Results are in. We heard from more than 200 of you across every continent during our just completed global listening project. We wanted to get a better handle on the challenges facing campaigners today – particularly those of you working in the global South and East. What are your biggest opportunities for impact? What would help you scale campaigns? And how can MobLab better support you?
Here's the summary (and the full report). Teaser: you see mobile and social media as pivotal; many of you are campaigning in increasingly difficult and risky environments – and appreciate targeted support; you said you value our gatherings and convenings for their ability to add knowledge, deepen relationships and build power.
Where to now? Here at MobLab, we're shifting how we organize content, events, and other programs. And together with partners we're exploring other ways to take new ideas forward. Stay tuned.
Local organizing + global digital startup = A win in India. The 2001 closing of a mercury thermometer factory in Kodaikanal left behind toxic waste that's been harming residents ever since. Persistent efforts by local organisers failed to move global giant Unilever, the factory's owner, to act. Last year, locals campaigners partnered with Jhatkaa, an India-based digital startup. Read how the collaboration worked – it's a great example of how grassroots and digital campaigning wins together.
Social movements are engines of change. Omidyar Network and partners recently shared Engines of Change: What Civic Tech Can Learn from Social Movements. The report's methodology – measuring the strength of social movements – is interesting and should be helpful to civic technology and other sectors.
On dangerous ground. Global Witness reports that 2015 was the worst year on record for killings of environmental activists. Their new report documents 185 killings across 16 countries – the highest annual death toll on record and more than double the number of journalists killed in the same period.
Hacking activists. Explained. In an instructive warning on security risks, TechCrunch writer Kate Conger explains how Black Lives Matter activist Deray Mckesson's Twitter account was compromised despite having two-factor authentication set up.

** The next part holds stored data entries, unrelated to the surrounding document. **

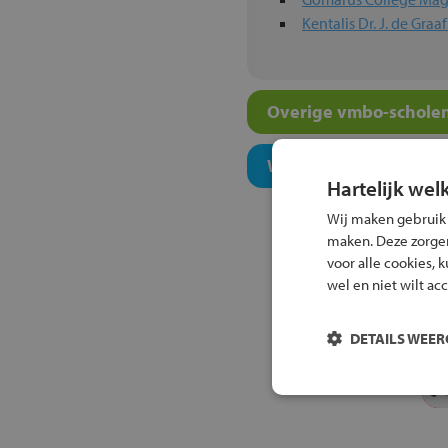
Kentalis Dr. J. de Gra
Overige vmbo-scholen
Welk onderwijsconcept
Hartelijk wel
Wij maken gebruik
maken. Deze zorgen 
voor alle cookies, 
wel en niet wilt ac
DETAILS WEE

The algorithms of fear. Our interactions are increasingly being optimized by opaque formulas and hidden data – but for whose benefit? Social media's focus on emotional engagement may not be helping. In an interview at Personal Democracy Forum 2016, Micah Sifry told Marcia Stepanak: "Bots that have the effect of accentuating our differences online might be good for the media business, but they’re not so great for democracy." Stepanek writes in Stanford Social Innovation Review about the work of Sifry, Wael Ghonim, danah boyd and others calling for a rethinking of how we interact online (and the algorithmic plumbing that makes it possible). For more, check out Kate Crawford's fascinating "Artificial Intelligence's White Guy Problem" in last Sunday's New York Times.